▸ WHAT THE TASK ASKS:
Please reproduce each line of the entries below word for word, keeping every line in its original order.

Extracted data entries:
- Opening Delimiter -
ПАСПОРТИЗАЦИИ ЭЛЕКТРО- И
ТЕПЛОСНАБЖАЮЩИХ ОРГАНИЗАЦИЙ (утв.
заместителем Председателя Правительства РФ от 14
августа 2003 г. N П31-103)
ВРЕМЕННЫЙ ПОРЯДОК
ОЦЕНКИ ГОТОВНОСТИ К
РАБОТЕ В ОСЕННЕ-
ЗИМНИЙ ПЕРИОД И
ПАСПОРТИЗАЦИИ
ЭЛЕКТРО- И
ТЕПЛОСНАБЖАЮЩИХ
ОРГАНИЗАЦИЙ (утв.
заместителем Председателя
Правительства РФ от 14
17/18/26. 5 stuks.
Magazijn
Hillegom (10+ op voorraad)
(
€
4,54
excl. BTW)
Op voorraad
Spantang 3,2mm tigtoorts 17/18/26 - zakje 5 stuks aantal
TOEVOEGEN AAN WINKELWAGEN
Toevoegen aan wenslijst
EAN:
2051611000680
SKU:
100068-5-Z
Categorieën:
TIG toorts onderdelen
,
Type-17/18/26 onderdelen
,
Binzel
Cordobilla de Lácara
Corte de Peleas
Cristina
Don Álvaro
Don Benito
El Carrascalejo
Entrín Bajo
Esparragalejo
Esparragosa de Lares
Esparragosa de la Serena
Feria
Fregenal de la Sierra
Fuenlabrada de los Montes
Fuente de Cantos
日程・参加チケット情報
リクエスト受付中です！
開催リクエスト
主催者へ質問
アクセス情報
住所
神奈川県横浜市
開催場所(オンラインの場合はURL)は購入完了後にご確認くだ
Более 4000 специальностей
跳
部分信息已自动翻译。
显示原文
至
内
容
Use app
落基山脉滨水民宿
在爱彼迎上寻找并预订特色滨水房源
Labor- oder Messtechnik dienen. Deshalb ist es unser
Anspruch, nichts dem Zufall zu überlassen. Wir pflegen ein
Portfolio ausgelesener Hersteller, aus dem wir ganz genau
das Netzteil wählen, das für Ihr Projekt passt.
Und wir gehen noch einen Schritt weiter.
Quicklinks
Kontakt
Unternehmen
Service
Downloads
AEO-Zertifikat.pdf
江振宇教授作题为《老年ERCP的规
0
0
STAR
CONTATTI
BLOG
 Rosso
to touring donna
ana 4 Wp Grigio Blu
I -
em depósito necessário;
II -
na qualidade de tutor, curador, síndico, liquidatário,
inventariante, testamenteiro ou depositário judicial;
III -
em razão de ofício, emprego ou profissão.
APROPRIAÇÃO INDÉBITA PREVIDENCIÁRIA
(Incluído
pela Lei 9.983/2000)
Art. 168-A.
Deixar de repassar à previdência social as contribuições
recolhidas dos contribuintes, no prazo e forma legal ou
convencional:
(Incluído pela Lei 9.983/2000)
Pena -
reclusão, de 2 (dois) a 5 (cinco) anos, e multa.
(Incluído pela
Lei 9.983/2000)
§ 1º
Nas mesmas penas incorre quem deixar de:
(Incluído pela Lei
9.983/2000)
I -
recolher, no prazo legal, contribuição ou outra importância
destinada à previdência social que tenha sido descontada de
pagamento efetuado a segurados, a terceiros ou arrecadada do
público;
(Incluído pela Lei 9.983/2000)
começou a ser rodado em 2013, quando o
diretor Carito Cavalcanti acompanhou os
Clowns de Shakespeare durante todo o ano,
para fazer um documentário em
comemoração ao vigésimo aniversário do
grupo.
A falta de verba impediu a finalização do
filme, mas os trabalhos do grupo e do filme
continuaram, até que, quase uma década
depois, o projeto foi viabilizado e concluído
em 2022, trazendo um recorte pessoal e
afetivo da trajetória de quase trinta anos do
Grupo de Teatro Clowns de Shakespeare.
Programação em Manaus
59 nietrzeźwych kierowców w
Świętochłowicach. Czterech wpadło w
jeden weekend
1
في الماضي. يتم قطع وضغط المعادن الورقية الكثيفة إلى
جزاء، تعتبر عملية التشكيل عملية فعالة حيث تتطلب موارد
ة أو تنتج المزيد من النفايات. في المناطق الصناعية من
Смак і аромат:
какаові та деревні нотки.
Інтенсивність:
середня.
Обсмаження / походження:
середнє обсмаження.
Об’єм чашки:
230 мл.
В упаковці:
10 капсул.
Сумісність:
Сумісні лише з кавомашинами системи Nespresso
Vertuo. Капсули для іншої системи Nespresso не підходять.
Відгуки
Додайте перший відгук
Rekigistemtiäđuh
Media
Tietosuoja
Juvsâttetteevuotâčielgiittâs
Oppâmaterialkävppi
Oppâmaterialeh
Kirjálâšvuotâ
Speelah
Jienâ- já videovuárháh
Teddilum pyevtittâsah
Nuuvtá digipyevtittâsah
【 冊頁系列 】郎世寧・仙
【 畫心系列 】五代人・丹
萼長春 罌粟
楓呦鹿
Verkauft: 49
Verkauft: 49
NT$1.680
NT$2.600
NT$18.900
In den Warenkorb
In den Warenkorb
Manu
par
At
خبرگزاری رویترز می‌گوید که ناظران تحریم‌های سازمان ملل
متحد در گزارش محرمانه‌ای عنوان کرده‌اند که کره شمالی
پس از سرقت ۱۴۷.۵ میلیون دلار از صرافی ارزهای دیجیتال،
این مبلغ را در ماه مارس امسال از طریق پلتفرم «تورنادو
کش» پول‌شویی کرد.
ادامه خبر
- Closing Delimiter -
▸ REPLY:
ПАСПОРТИЗАЦИИ ЭЛЕКТРО- И
ТЕПЛОСНАБЖАЮЩИХ ОРГАНИЗАЦИЙ (утв.
заместителем Председателя Правительства РФ от 14
августа 2003 г. N П31-103)
ВРЕМЕННЫЙ ПОРЯДОК
ОЦЕНКИ ГОТОВНОСТИ К
РАБОТЕ В ОСЕННЕ-
ЗИМНИЙ ПЕРИОД И
ПАСПОРТИЗАЦИИ
ЭЛЕКТРО- И
ТЕПЛОСНАБЖАЮЩИХ
ОРГАНИЗАЦИЙ (утв.
заместителем Председателя
Правительства РФ от 14
17/18/26. 5 stuks.
Magazijn
Hillegom (10+ op voorraad)
(
€
4,54
excl. BTW)
Op voorraad
Spantang 3,2mm tigtoorts 17/18/26 - zakje 5 stuks aantal
TOEVOEGEN AAN WINKELWAGEN
Toevoegen aan wenslijst
EAN:
2051611000680
SKU:
100068-5-Z
Categorieën:
TIG toorts onderdelen
,
Type-17/18/26 onderdelen
,
Binzel
Cordobilla de Lácara
Corte de Peleas
Cristina
Don Álvaro
Don Benito
El Carrascalejo
Entrín Bajo
Esparragalejo
Esparragosa de Lares
Esparragosa de la Serena
Feria
Fregenal de la Sierra
Fuenlabrada de los Montes
Fuente de Cantos
日程・参加チケット情報
リクエスト受付中です！
開催リクエスト
主催者へ質問
アクセス情報
住所
神奈川県横浜市
開催場所(オンラインの場合はURL)は購入完了後にご確認くだ
Более 4000 специальностей
跳
部分信息已自动翻译。
显示原文
至
内
容
Use app
落基山脉滨水民宿
在爱彼迎上寻找并预订特色滨水房源
Labor- oder Messtechnik dienen. Deshalb ist es unser
Anspruch, nichts dem Zufall zu überlassen. Wir pflegen ein
Portfolio ausgelesener Hersteller, aus dem wir ganz genau
das Netzteil wählen, das für Ihr Projekt passt.
Und wir gehen noch einen Schritt weiter.
Quicklinks
Kontakt
Unternehmen
Service
Downloads
AEO-Zertifikat.pdf
江振宇教授作题为《老年ERCP的规
0
0
STAR
CONTATTI
BLOG
 Rosso
to touring donna
ana 4 Wp Grigio Blu
I -
em depósito necessário;
II -
na qualidade de tutor, curador, síndico, liquidatário,
inventariante, testamenteiro ou depositário judicial;
III -
em razão de ofício, emprego ou profissão.
APROPRIAÇÃO INDÉBITA PREVIDENCIÁRIA
(Incluído
pela Lei 9.983/2000)
Art. 168-A.
Deixar de repassar à previdência social as contribuições
recolhidas dos contribuintes, no prazo e forma legal ou
convencional:
(Incluído pela Lei 9.983/2000)
Pena -
reclusão, de 2 (dois) a 5 (cinco) anos, e multa.
(Incluído pela
Lei 9.983/2000)
§ 1º
Nas mesmas penas incorre quem deixar de:
(Incluído pela Lei
9.983/2000)
I -
recolher, no prazo legal, contribuição ou outra importância
destinada à previdência social que tenha sido descontada de
pagamento efetuado a segurados, a terceiros ou arrecadada do
público;
(Incluído pela Lei 9.983/2000)
começou a ser rodado em 2013, quando o
diretor Carito Cavalcanti acompanhou os
Clowns de Shakespeare durante todo o ano,
para fazer um documentário em
comemoração ao vigésimo aniversário do
grupo.
A falta de verba impediu a finalização do
filme, mas os trabalhos do grupo e do filme
continuaram, até que, quase uma década
depois, o projeto foi viabilizado e concluído
em 2022, trazendo um recorte pessoal e
afetivo da trajetória de quase trinta anos do
Grupo de Teatro Clowns de Shakespeare.
Programação em Manaus
59 nietrzeźwych kierowców w
Świętochłowicach. Czterech wpadło w
jeden weekend
1
في الماضي. يتم قطع وضغط المعادن الورقية الكثيفة إلى
جزاء، تعتبر عملية التشكيل عملية فعالة حيث تتطلب موارد
ة أو تنتج المزيد من النفايات. في المناطق الصناعية من
Смак і аромат:
какаові та деревні нотки.
Інтенсивність:
середня.
Обсмаження / походження:
середнє обсмаження.
Об’єм чашки:
230 мл.
В упаковці:
10 капсул.
Сумісність:
Сумісні лише з кавомашинами системи Nespresso
Vertuo. Капсули для іншої системи Nespresso не підходять.
Відгуки
Додайте перший відгук
Rekigistemtiäđuh
Media
Tietosuoja
Juvsâttetteevuotâčielgiittâs
Oppâmaterialkävppi
Oppâmaterialeh
Kirjálâšvuotâ
Speelah
Jienâ- já videovuárháh
Teddilum pyevtittâsah
Nuuvtá digipyevtittâsah
【 冊頁系列 】郎世寧・仙
【 畫心系列 】五代人・丹
萼長春 罌粟
楓呦鹿
Verkauft: 49
Verkauft: 49
NT$1.680
NT$2.600
NT$18.900
In den Warenkorb
In den Warenkorb
Manu
par
At
خبرگزاری رویترز می‌گوید که ناظران تحریم‌های سازمان ملل
متحد در گزارش محرمانه‌ای عنوان کرده‌اند که کره شمالی
پس از سرقت ۱۴۷.۵ میلیون دلار از صرافی ارزهای دیجیتال،
این مبلغ را در ماه مارس امسال از طریق پلتفرم «تورنادو
کش» پول‌شویی کرد.
ادامه خبر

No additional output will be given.